I currently have a Spring Batch Job with one single step that reads data from Oracle , passes the data through multiple Spring Batch Processors (CompositeItemProcessor) and writes the data to different destinations such as Oracle and files (CompositeItemWriter) :
<batch:step id="dataTransformationJob">
<batch:tasklet transaction-manager="transactionManager" task-executor="taskExecutor" throttle-limit="30">
<batch:chunk reader="dataReader" processor="compositeDataProcessor" writer="compositeItemWriter" commit-interval="100"></batch:chunk>
</batch:tasklet>
</batch:step>
In the above step, the compositeItemWriter is configured with 2 writers that run one after another and write 100 million records to Oracle as well as a file. Also, the dataReader has a synchronized read method to ensure that multiple threads don't read the same data from Oracle. This job takes 1 hour 30 mins to complete as of today.
I am planning to break down the above job into two parts such that the reader/processors produce data on 2 Kafka topics (one for data to be written to Oracle and the other for data to be written to a file).
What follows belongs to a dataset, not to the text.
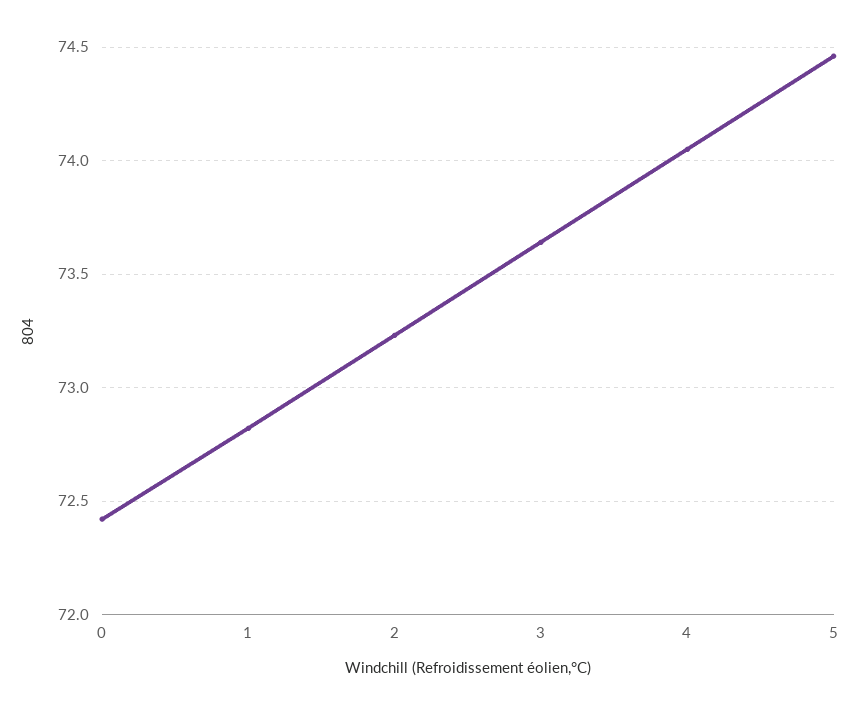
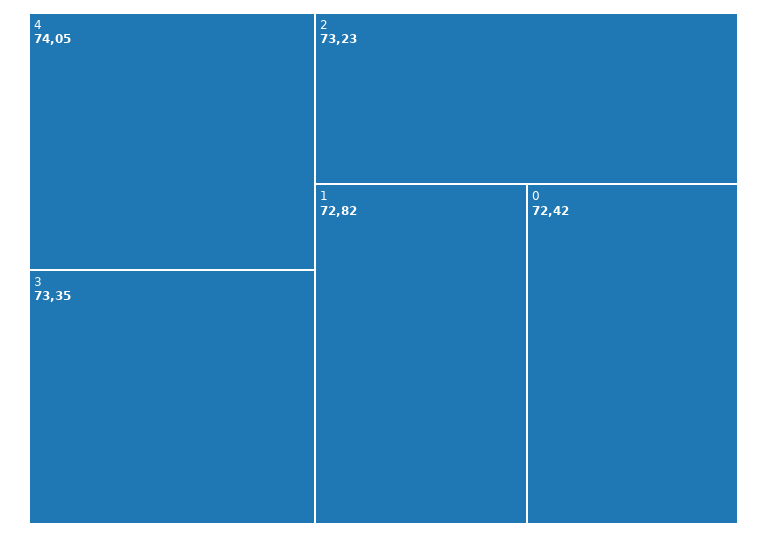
3: 73.65 -> 73.35
5: 74.45 -> none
On the other side of the equation, I will have a job with two parallel flows that read data from each topic and write the data to Oracle and file respectively.
With the above architecture in mind, I wanted to understand how I can refactor a Spring Batch Job to use Kafka. I believe the following areas is what I would need to address :
- In the existing job that doesn't use Kafka, my throttle limit is 30; however, when I use Kafka in the middle, how does one decide the right throttle-limit?
- In the existing job I have a commit-interval of 100. This means that the
CompositeItemWriterwill be called for every 100 records and each writer will unpack the chunk and call the write method on it. Does this mean that when I write to Kafka, there will be 100 publish calls to Kafka? - Is there a way to club multiple rows into one single message in Kafka to avoid multiple network calls?
- On the consumer side, I want to have a Spring batch multi-threaded step that is able to read each partition for a topic in parallel. Does Spring Batch have inbuilt classes to support this already?
- The consumer will use standard JdbcBatchITemWriter or FlatFileItemWriter to write the data that was read from Kafka so I believe this should be standard Spring Batch in Action.
Note : I am aware of Kafka Connect but don't want to use it because it requires setting up a Connect cluster and I don't have the infrastructure available to support the same.